Les bassines ne sont pas la solution à la crise de l’eau – Bernard Gauvain & SudOuest
Publié le : 19 août 2026

Ce ne sont pas les mots de Bassines Non Merci. Ce sont ceux de Christian Amblard, chercheur au CNRS et spécialiste en hydrobiologie, et de Julie Trottier, hydrologue et chercheuse au CNRS, interrogés par Sud Ouest.
Alors que la FNSEA réclame toujours davantage de retenues et que la nouvelle loi d’urgence agricole entend doubler les volumes de stockage d’eau d’ici 2035, ces chercheurs rappellent une réalité essentielle : on ne résoudra pas la crise de l’eau en construisant toujours plus de bassines.
Elles captent et stockent une ressource qui circule déjà dans un cycle hydrologique dont dépendent les milieux naturels, les nappes, les rivières et les autres usages.
Comme le souligne Julie Trottier : Seulement 6 à 7 % de la superficie agricole française est irriguée, mais 41 % des surfaces irriguées sont consacrées au maïs. Or le maïs atteint son pic de besoins en eau en juillet et août, précisément lorsque la ressource est la plus rare. Et elle poursuit :
« On a construit un système agricole qui nous mène à la pénurie. »

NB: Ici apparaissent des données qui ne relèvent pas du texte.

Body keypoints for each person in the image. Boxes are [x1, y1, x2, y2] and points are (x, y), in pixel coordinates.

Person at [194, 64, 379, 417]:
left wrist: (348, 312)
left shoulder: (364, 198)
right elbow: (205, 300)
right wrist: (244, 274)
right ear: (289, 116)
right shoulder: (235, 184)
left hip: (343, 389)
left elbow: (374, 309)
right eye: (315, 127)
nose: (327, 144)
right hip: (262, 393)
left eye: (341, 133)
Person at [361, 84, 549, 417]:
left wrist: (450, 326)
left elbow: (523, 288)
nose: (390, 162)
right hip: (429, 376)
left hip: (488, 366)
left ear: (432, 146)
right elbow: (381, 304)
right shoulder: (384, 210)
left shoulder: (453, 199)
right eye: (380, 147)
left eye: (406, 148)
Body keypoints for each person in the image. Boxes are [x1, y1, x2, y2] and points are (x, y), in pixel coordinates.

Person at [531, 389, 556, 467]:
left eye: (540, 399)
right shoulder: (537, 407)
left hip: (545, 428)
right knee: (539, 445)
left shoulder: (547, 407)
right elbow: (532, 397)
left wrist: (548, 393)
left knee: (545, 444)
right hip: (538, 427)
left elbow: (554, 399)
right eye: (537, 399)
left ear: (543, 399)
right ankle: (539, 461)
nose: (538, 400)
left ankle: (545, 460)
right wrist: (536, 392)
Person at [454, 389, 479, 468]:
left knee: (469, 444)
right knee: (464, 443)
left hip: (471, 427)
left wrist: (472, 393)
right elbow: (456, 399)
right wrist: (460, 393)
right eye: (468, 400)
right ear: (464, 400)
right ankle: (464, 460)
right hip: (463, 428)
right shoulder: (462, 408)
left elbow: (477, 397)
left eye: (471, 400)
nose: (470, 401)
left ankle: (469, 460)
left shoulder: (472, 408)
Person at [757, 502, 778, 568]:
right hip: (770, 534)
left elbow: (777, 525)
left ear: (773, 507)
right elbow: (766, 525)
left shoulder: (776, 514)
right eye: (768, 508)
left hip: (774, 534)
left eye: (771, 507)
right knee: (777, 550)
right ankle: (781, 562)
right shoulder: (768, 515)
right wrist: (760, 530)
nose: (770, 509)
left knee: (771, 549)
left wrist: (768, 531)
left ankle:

Christian Amblard rappelle que près de 85 % du maïs produit en France est destiné à l’alimentation animale ou à l’exportation.
Alors, à quoi sert-il de continuer à adapter la ressource en eau à un modèle agricole qui contribue lui-même à la pénurie ?
C’est exactement l’inverse de la fuite en avant actuellement défendue par la FNSEA : au lieu d’adapter toujours davantage l’environnement à un modèle agricole à bout de souffle, adaptons notre agriculture aux limites de l’eau et aux milieux.
Mais bien : « Comment faire évoluer notre agriculture pour qu’elle puisse vivre avec l’eau dont nous disposons réellement ? »
Les réponses existent. Elles sont scientifiques, agricoles et écologiques.